Published: 21 May 2012



Feline Panleukopenia (FPL) is a serious disease of cats that can be prevented by vaccination. Kittens are routinely vaccinated repeatedly during their first months of life. By this time maternally derived antibodies (MDA) can interfere with vaccination and inhibit the development of active immunity. The efficacy of primary vaccination under field conditions was questioned by frequent reports to the Paul-Ehrlich-Institut on outbreaks of FPL in vaccinated breeding catteries. We therefore initiated a field study to investigate the development of immunity in kittens during primary vaccination against FPL.

64 kittens from 16 litters were vaccinated against FPL at the age of 8, 12 and 16 weeks using three commercial polyvalent vaccines. Blood samples were taken before each vaccination and at the age of 20 weeks. Sera were tested for antibodies against Feline Panleukopenia Virus (FPV) by hemagglutination inhibition test and serum neutralisation assay in two independent diagnostic laboratories.
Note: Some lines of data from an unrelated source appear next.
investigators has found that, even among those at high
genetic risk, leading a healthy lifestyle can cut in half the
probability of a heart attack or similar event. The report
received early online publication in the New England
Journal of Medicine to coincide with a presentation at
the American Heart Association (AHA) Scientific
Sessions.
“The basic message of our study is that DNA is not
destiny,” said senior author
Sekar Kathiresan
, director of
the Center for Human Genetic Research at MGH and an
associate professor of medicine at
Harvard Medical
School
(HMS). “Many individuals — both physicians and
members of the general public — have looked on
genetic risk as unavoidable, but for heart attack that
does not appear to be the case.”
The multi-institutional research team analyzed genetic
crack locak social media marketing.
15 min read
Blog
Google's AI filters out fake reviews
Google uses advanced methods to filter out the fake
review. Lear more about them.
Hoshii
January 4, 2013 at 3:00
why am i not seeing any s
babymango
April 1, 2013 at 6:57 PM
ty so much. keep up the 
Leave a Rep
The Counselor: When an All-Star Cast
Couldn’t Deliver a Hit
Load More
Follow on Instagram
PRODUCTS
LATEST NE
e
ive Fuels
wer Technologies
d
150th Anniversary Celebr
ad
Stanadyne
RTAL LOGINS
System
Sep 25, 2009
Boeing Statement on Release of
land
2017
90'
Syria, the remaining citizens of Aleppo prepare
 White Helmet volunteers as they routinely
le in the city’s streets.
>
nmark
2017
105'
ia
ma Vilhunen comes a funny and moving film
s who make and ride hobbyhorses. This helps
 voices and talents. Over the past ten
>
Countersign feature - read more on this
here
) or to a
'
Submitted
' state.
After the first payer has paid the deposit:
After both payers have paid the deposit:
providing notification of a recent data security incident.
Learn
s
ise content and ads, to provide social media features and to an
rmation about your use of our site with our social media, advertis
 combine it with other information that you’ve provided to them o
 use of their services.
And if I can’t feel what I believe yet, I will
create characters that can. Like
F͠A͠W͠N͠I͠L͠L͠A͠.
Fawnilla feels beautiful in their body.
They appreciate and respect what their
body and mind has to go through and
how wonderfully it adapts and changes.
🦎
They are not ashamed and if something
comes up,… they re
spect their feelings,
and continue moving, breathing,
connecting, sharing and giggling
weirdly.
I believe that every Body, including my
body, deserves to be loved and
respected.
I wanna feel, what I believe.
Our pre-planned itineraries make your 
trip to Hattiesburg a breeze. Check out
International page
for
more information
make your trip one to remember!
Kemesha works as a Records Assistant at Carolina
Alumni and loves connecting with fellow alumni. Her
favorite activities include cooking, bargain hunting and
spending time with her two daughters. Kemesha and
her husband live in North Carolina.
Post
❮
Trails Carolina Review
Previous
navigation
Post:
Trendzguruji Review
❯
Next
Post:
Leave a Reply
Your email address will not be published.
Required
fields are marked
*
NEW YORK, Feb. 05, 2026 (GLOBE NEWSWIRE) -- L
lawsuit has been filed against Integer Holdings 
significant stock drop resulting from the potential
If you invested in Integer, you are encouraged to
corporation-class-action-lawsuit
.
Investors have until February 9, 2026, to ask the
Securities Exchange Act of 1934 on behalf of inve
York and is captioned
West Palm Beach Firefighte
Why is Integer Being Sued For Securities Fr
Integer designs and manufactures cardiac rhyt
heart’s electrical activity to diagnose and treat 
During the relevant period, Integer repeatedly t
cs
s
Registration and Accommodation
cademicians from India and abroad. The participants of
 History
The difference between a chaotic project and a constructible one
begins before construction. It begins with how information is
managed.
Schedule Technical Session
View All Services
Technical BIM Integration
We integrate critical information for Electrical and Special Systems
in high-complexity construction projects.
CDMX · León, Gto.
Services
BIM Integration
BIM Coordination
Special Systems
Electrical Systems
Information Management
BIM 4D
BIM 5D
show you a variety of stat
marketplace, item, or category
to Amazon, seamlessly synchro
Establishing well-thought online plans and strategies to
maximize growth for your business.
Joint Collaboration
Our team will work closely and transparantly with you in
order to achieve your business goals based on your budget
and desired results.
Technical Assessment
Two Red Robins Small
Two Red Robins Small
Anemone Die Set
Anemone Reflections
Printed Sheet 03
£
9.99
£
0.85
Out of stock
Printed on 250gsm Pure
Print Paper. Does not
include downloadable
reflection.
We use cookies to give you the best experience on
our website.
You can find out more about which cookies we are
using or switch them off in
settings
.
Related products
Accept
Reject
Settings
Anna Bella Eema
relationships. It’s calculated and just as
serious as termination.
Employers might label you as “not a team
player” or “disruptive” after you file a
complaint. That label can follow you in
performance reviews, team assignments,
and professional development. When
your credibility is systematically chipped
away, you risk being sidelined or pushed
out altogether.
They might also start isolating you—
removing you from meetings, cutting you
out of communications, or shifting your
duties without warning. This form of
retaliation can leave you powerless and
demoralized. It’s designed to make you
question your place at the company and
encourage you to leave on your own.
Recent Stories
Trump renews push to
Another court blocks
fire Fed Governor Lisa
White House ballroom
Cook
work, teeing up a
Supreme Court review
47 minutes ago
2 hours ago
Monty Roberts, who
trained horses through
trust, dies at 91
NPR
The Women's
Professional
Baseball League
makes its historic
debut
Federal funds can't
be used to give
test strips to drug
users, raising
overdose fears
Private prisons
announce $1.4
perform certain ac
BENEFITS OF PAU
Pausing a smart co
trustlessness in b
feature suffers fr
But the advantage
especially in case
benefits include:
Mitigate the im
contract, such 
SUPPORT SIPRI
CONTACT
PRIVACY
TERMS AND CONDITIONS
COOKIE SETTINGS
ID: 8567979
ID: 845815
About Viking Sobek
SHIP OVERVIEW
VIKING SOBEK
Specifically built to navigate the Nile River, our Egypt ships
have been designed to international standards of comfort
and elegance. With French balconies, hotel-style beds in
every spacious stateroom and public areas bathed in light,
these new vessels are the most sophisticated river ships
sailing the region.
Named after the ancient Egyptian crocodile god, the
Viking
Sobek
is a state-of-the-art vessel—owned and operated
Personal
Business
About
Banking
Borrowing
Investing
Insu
There was a good correlation between the results obtained in different laboratories and with different methods. Despite triple vaccination 36.7% of the kittens did not seroconvert. Even very low titres of MDA apparently inhibited the development of active immunity. The majority of kittens displayed significant titres of MDA at 8 and 12 weeks of age; in some animals MDA were still detected at 20 weeks of age. Interestingly, the vaccines tested differed significantly in their ability to overcome low levels of maternal immunity.


In the given situation it is recommended to quantify antibodies against FPV in the serum of the queen or kittens before primary vaccination of kittens. The beginning of primary vaccination should be delayed until MDA titres have declined. Unprotected kittens that have been identified serologically should be revaccinated.